Adiós mamá

La noche de Reyes me encontré con un regalo anticipado viendo Adiós mamá, una película de Klaus Härö que tenía pendiente. Mediante varios flashbacks, el film cuenta la historia de un chico finlandés de nueve años, llamado Eero, que pierde a su padre en la Segunda Guerra Mundial y su madre, para protegerle, le envía a Suecia.

Miles de niños finlandeses fueron evacuados a naciones neutrales durante la contienda mundial. La cinta se basa en una novela de Heikki Hietamies que recoge este hecho. Se articula a partir de una conversación en el presente entre Eero y su anciana progenitora, Kirsti, donde el primero rememora su complicada infancia. Las secuencias que comparten están fotografiadas en un blanco y negro que refleja, con elocuencia, los pesares arrastrados por el protagonista a lo largo de su vida.

Eero no empieza con buen pie en Suecia, porque su familia de acogida esperaba a una niña. Signe, una arisca mujer, le pide a su marido que lo devuelva. Su esposo, sin embargo, se resiste a materializar semejante despropósito y el pequeño acaba viviendo en un sitio donde reina la melancolía. A sus problemas con el idioma se suman las dificultades para integrarse en un país desconocido y la añoranza de una madre que, en su exilio, se enamora nuevamente y comienza a sentirse menos apegada a él.
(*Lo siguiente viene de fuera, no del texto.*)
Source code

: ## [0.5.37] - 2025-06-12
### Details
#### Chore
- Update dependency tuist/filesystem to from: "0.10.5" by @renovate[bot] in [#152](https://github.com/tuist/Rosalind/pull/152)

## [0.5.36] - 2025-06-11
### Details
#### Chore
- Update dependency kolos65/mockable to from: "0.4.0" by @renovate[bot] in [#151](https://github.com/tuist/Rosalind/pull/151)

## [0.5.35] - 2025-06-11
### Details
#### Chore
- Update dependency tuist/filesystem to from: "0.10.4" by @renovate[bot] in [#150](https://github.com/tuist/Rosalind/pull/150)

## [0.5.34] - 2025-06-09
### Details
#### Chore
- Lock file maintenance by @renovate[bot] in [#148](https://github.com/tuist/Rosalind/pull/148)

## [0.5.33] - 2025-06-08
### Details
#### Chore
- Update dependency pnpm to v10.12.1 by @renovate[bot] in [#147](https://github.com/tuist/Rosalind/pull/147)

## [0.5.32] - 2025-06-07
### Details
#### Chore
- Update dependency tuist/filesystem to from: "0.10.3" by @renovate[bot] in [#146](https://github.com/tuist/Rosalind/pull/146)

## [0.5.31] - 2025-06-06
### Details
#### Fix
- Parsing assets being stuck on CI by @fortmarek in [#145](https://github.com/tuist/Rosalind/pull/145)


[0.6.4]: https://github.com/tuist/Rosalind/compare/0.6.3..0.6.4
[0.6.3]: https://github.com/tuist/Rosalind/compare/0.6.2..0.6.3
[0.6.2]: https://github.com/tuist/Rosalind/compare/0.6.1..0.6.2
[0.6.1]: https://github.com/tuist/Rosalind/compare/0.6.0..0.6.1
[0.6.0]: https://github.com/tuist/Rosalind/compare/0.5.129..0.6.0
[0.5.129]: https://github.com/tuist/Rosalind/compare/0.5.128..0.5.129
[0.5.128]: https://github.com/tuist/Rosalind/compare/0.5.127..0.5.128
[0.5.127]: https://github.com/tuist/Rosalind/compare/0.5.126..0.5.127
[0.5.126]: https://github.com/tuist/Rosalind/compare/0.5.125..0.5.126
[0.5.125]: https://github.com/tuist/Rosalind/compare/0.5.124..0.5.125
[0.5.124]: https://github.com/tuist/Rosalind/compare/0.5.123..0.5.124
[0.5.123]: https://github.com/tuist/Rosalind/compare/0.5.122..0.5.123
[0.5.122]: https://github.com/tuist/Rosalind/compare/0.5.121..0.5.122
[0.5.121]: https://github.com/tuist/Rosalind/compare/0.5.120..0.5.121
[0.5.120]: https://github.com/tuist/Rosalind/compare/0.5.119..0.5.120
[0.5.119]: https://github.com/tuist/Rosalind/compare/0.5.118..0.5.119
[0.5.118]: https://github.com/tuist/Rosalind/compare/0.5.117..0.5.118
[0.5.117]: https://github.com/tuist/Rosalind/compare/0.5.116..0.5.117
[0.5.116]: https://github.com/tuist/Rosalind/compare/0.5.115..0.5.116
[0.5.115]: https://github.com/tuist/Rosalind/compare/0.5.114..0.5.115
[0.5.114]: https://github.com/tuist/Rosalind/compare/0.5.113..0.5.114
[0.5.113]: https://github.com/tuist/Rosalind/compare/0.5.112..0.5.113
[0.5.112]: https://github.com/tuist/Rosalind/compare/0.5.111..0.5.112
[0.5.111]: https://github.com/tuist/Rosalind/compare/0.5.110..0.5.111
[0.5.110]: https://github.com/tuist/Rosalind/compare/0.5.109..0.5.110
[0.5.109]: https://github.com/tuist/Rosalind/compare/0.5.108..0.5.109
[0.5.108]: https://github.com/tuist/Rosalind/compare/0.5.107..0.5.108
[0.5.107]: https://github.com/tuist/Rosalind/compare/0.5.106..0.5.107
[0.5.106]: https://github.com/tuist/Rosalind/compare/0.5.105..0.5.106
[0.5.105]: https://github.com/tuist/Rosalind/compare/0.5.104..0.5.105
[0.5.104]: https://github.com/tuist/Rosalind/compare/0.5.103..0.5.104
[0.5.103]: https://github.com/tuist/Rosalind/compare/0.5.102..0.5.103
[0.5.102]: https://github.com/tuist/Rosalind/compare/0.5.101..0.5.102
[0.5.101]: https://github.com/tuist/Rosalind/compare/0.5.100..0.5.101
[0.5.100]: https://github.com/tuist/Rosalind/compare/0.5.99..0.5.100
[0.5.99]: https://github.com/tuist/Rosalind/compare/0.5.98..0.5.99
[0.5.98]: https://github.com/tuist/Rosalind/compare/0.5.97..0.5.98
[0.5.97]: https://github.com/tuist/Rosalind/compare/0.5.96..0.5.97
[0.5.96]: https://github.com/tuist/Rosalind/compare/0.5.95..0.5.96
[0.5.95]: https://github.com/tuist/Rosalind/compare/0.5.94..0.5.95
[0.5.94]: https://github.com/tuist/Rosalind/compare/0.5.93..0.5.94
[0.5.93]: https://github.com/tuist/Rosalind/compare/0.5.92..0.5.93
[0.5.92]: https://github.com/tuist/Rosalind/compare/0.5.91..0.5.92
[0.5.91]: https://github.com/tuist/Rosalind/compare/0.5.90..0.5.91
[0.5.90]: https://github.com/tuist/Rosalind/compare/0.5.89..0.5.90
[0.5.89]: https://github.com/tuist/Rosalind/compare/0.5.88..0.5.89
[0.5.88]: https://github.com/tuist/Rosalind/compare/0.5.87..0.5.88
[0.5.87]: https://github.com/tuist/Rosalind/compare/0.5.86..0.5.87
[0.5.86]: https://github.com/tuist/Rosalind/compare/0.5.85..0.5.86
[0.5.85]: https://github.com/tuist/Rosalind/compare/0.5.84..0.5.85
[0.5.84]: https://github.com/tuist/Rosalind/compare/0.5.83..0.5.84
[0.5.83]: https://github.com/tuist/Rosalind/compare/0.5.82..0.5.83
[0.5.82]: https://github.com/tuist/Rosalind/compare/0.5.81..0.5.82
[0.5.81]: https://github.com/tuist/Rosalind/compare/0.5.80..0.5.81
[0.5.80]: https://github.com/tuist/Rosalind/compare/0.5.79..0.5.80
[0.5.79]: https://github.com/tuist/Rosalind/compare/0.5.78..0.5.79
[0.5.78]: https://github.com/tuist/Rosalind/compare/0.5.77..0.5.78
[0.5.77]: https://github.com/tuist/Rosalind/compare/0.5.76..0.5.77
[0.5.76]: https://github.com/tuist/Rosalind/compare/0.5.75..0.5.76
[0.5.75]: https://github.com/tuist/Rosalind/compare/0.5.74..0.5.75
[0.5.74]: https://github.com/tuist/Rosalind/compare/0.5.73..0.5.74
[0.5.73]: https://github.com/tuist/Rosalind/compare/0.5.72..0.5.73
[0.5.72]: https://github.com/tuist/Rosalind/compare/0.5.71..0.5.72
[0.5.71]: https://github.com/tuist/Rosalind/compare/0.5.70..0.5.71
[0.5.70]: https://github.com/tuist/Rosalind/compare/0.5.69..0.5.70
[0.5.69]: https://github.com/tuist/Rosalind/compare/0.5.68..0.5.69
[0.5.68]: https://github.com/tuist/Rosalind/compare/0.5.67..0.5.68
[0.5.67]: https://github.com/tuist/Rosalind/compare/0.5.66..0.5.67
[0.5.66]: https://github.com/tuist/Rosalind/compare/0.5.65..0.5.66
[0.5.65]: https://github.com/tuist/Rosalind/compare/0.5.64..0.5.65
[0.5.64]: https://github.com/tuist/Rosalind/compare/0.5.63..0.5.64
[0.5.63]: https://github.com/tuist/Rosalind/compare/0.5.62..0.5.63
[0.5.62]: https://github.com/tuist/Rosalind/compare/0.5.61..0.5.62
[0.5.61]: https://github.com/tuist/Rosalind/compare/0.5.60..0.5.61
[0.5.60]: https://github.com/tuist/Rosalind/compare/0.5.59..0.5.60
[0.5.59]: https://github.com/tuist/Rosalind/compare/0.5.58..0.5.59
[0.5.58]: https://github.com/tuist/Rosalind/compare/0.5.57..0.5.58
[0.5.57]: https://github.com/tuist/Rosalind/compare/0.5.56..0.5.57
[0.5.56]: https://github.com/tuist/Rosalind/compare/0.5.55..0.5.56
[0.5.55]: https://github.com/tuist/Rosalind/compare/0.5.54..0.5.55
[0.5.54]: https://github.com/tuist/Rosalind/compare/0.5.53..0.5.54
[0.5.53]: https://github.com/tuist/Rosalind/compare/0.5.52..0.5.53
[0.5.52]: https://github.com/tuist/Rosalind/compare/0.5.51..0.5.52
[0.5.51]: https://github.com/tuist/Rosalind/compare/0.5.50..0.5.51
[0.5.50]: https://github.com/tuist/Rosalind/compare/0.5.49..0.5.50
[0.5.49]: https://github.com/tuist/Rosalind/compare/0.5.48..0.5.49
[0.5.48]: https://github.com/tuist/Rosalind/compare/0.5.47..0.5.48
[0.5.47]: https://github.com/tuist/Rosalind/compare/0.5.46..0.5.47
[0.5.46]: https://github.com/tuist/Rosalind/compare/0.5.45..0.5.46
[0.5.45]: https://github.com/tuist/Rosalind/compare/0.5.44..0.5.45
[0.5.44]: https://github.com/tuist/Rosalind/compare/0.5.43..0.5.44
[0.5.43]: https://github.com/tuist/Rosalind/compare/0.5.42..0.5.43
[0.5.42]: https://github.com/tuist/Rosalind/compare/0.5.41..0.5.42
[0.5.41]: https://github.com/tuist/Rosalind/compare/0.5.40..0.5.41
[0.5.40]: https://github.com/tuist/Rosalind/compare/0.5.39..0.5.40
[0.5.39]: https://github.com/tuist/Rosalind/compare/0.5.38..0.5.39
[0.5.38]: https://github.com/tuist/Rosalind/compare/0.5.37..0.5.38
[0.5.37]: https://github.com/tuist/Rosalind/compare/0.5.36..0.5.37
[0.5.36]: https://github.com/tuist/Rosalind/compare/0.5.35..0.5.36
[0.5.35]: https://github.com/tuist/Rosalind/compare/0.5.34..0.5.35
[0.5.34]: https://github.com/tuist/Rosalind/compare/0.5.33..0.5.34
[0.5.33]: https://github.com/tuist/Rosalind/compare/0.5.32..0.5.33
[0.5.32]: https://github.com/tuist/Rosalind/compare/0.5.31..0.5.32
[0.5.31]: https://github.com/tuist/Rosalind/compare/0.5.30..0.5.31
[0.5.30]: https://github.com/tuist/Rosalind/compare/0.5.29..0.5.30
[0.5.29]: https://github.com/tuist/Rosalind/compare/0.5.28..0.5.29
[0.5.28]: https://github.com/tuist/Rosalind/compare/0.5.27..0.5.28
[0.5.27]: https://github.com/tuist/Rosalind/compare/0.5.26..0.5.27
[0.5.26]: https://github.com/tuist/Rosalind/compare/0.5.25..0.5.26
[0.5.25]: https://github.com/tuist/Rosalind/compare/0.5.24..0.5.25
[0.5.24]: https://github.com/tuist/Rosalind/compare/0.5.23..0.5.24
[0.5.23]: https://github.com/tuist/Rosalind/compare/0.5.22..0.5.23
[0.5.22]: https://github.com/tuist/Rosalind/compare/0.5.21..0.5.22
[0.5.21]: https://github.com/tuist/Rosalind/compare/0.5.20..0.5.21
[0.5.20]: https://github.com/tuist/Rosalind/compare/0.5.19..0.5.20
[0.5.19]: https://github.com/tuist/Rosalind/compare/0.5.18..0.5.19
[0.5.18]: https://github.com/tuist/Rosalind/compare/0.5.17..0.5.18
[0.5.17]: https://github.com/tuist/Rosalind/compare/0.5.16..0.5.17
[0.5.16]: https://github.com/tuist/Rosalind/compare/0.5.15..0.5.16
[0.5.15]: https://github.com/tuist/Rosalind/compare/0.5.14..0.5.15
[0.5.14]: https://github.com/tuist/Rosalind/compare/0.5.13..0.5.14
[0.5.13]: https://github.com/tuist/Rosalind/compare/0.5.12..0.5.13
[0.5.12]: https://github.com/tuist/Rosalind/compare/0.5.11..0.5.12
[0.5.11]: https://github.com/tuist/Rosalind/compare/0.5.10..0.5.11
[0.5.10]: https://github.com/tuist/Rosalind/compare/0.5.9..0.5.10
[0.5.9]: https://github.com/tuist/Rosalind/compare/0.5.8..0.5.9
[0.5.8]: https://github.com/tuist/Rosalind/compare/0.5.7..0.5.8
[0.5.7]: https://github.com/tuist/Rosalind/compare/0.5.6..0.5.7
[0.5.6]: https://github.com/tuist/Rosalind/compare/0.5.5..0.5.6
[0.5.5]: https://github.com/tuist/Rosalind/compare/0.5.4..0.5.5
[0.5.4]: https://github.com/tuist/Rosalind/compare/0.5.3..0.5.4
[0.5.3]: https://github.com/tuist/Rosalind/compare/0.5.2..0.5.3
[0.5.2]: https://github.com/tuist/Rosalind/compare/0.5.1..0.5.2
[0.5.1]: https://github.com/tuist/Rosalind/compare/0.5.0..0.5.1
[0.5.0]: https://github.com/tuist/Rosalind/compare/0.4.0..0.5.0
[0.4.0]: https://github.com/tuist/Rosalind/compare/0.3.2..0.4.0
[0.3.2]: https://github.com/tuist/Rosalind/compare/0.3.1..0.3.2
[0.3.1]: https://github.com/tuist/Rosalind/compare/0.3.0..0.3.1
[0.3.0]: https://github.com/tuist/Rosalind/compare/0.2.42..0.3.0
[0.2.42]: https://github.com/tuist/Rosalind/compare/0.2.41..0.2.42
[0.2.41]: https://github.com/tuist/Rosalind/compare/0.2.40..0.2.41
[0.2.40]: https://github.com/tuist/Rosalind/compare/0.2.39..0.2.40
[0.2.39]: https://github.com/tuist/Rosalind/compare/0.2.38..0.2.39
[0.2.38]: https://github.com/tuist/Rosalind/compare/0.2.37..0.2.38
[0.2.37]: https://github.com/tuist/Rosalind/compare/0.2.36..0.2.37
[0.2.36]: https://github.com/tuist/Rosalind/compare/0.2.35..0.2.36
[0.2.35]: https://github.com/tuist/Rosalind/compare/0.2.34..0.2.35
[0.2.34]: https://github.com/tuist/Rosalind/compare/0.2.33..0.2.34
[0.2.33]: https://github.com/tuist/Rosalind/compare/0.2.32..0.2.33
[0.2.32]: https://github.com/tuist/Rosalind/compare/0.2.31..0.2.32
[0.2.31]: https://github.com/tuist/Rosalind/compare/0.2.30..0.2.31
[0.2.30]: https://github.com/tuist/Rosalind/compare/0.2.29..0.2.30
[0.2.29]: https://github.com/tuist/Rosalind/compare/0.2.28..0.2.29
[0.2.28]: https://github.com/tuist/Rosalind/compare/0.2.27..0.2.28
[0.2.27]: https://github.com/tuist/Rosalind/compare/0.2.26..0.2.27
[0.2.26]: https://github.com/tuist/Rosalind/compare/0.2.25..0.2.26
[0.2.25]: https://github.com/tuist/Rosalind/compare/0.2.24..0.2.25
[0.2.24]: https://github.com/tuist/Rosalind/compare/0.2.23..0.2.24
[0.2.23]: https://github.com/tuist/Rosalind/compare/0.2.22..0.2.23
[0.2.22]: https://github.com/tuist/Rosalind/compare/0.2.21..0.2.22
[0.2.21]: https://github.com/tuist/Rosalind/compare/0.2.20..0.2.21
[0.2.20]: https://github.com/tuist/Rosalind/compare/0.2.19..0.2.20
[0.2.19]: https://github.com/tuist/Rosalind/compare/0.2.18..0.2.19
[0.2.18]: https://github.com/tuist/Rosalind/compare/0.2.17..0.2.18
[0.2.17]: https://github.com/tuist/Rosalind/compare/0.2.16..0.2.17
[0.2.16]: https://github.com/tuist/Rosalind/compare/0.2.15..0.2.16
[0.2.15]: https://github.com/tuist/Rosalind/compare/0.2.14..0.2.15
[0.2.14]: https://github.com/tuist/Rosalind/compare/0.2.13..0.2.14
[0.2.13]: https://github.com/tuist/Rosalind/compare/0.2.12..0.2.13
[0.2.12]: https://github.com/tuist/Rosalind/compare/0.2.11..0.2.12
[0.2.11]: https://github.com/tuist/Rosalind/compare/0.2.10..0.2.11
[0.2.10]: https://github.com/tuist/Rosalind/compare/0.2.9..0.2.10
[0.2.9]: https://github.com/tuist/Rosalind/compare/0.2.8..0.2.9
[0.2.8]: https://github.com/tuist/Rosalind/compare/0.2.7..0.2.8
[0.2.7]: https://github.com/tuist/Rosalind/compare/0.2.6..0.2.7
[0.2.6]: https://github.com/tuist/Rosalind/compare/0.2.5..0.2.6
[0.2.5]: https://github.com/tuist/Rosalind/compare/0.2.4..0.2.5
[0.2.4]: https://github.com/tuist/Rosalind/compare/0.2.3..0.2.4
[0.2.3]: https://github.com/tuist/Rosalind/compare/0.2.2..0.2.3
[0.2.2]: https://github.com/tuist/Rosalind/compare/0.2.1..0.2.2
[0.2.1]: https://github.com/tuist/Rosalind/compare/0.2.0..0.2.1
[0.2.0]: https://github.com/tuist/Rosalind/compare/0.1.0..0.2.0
Klaus Härö conduce muy bien este melodrama de estilo clásico, cuya agradable fotografía se recrea en los verdes parajes suecos aledaños a la residencia de Eero. Con mucha delicadeza, el cineasta nórdico indaga en el sentido de una maternidad más determinada por el binomio amor-egoísmo que por los lazos de sangre. El planteamiento tiene algunas similitudes con el de Koreeda en De tal padre, tal hijo, aunque se trate de largometrajes con argumentos distintos.

Maria Lundqvist

Los sentimientos del jovencísimo Eero van de la frustración, por las circunstancias, a la confusión, ante la falta de sólidas referencias adultas. Lejos de su madre biológica, que está dividida entre sus responsabilidades y sus anhelos personales, encuentra un faro en la transformación de Signe. Ella se convierte en una verdadera madre justo cuando abre su corazón y no limitándose a dar al crío una serie de normas, por beneficiosas que sean para su desarrollo. El chico, en realidad, está necesitado de afecto y de respuestas sobre penalidades que no entiende, frente a las que Signe alude al Libro de Job.

En la más reciente El artista anónimo, Härö también habla acerca de familias desestructuradas. En esta propuesta, ambientada en el mundo del arte, no hay una guerra que separe a los componentes de la unidad familiar, sino el egocentrismo de su protagonista. Esto último es lo que sufre Eero por parte de unas madres, por momentos, ausentes.

En Adiós mamá los personajes presentan múltiples aristas y su comportamiento responde, ni más ni menos, que a las complejidades humanas. En los adultos aflora el conflicto entre focalizarse en sus prioridades o abrirse al prójimo, en este caso, a un muchacho en tierra de nadie. No me sorprende lo bien hilvanado que está todo. Cuantas más películas veo de Härö más me gusta su cine. Me resulta cautivadora la sinceridad y la profundidad de sus historias.